Dans le cadre des 16 jours d’activisme contre les violences faites aux femmes, l’Association congolaise pour la libération et le développement de la maman handicapée (Acoldemha) dirigée par Cimone Ngoie, a organisé ce lundi deux activités majeures à la maison communale de Kintambo.
Un double rendez-vous axé d’une part sur les violences numériques envers les femmes et jeunes filles handicapées, et d’autre part sur la sensibilisation aux droits des enfants vivant avec handicap.

Devant un public composé d’enseignants, de parents, d’agents des zones de santé et de plusieurs acteurs communautaires, Cimone Ngoie a livré un témoignage fort et profondément inspirant.
Elle a rappelé que le handicap ne doit jamais être assimilé à un destin brisé ni à une condamnation sociale.
« L’handicap n’est pas une fatalité mais plutôt une différence. J’avais fait un accident de circulation ici à Kintambo, j’ai été amputée à l’âge de 12 ans. Je portais des prothèses très tôt », a-t-elle relaté, évoquant un parcours marqué par la résilience qui l’a menée à la tête de l’Association congolaise pour la libération et le développement de la maman handicapée.

Un appel à la considération des PVH
La présidente de l’ASBL a insisté auprès des familles : ne jamais abandonner les enfants vivant avec handicap, mais au contraire les accompagner, les encourager et croire en leur potentiel.
« Aujourd’hui, je suis très considérée dans ma famille, je gère une grande organisation, même avec des personnes qui n’ont pas de handicap », a-t-elle affirmé, illustrant que l’inclusion est une réalité possible lorsque les soutiens sont présents.
Le partage des témoignages et récits

Au cours des deux ateliers, les participants ont partagé des récits poignants, des témoignages personnels, et ont relevé plusieurs obstacles majeurs à l’inclusion : manque d’accès à l’éducation, stigmatisation, absence d’outils adaptés, mais aussi un déficit de sensibilisation dans les familles et les écoles.
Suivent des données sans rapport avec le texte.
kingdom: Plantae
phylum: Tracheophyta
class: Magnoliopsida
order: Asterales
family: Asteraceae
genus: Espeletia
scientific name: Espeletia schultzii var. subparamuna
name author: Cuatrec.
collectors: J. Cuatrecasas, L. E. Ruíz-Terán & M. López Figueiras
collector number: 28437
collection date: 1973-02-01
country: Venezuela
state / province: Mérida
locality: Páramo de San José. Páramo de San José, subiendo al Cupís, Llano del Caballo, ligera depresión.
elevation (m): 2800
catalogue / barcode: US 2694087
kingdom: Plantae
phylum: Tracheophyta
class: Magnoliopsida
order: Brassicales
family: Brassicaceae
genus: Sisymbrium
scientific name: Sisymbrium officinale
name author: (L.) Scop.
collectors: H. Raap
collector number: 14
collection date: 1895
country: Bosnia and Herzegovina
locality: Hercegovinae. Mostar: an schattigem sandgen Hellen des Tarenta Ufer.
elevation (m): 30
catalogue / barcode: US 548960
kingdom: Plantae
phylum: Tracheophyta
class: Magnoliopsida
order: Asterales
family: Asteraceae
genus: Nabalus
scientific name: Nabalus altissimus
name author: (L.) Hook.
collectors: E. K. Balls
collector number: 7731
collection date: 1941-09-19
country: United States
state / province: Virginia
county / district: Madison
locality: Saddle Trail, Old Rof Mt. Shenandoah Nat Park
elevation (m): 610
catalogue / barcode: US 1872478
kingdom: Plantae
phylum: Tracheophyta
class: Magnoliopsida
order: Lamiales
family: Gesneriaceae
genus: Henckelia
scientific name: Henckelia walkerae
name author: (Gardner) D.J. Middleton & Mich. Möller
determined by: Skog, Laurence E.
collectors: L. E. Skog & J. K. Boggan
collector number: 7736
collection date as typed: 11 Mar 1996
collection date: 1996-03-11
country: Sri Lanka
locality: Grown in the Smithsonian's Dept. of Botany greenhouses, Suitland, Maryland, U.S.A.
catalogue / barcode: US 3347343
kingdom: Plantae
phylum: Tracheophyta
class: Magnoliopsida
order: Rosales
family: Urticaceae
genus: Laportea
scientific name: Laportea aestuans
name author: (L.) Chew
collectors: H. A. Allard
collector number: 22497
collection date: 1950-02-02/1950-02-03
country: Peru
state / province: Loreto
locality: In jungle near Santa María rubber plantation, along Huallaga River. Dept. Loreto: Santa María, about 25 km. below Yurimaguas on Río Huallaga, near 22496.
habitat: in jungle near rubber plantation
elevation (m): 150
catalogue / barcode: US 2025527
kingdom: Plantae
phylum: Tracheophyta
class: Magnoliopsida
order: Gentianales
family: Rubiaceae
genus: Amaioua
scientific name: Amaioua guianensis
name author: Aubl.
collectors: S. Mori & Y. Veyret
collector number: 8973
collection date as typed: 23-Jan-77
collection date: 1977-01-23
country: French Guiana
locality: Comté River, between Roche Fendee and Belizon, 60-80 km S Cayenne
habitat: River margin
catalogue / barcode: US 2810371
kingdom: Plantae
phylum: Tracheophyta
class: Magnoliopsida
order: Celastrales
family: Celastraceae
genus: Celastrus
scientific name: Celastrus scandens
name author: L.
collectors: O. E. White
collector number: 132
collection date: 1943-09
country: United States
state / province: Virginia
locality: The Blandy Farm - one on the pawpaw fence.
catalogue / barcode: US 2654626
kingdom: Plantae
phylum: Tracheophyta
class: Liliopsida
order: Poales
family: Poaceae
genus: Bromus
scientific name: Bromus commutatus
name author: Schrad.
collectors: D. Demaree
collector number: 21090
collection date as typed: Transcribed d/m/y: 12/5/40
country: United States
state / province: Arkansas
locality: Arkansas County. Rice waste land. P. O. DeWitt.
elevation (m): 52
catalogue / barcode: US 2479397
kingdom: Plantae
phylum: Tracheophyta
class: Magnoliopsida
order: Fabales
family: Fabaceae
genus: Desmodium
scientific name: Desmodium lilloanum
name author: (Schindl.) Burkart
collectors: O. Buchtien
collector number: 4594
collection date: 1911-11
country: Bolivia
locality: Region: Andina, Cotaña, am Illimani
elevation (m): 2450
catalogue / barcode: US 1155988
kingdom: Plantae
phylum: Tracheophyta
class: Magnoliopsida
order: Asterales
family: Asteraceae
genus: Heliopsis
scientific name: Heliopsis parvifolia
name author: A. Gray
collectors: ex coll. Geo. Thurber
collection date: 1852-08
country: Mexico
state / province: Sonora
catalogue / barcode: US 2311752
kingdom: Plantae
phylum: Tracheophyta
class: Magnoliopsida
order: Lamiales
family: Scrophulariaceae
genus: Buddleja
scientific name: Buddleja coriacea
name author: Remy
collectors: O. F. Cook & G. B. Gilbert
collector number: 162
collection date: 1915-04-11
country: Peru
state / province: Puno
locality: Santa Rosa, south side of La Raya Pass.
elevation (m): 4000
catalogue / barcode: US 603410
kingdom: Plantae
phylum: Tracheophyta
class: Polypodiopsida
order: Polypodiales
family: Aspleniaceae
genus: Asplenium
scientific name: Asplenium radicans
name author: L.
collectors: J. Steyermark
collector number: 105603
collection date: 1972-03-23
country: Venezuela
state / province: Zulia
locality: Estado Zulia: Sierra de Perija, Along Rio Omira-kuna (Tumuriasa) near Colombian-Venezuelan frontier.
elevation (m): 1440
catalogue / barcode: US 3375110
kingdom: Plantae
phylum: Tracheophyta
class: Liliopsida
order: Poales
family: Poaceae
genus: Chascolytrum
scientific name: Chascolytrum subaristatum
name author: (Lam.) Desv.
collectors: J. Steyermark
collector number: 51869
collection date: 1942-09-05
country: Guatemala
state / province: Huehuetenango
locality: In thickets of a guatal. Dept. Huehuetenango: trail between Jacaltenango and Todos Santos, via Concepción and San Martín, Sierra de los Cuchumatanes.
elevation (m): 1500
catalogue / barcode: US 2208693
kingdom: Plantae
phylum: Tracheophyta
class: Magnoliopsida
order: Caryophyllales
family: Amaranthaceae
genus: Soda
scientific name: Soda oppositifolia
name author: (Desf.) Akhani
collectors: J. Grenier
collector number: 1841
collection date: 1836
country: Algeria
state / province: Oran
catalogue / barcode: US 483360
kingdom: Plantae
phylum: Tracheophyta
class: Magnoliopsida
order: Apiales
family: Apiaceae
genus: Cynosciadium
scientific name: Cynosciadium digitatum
Des pistes de solutions ont été proposées, allant du renforcement de la prise en charge communautaire à la formation des encadreurs scolaires.
L’un des moments marquants fut l’intervention de Simplice Kanda, chargé technique de Handicap International, qui a révélé un chiffre alarmant.
« 92 % des enfants handicapés ne sont pas scolarisés, selon un rapport du Plan stratégique et de promotion des personnes handicapées (2016-2021) », a-t-il déclaré, évoquant l’urgence d’agir pour garantir à ces enfants les mêmes droits que les autres.

Ces activités auront permis d’élargir la réflexion, mais surtout de rappeler que la dignité et l’inclusion ne doivent jamais être négociables.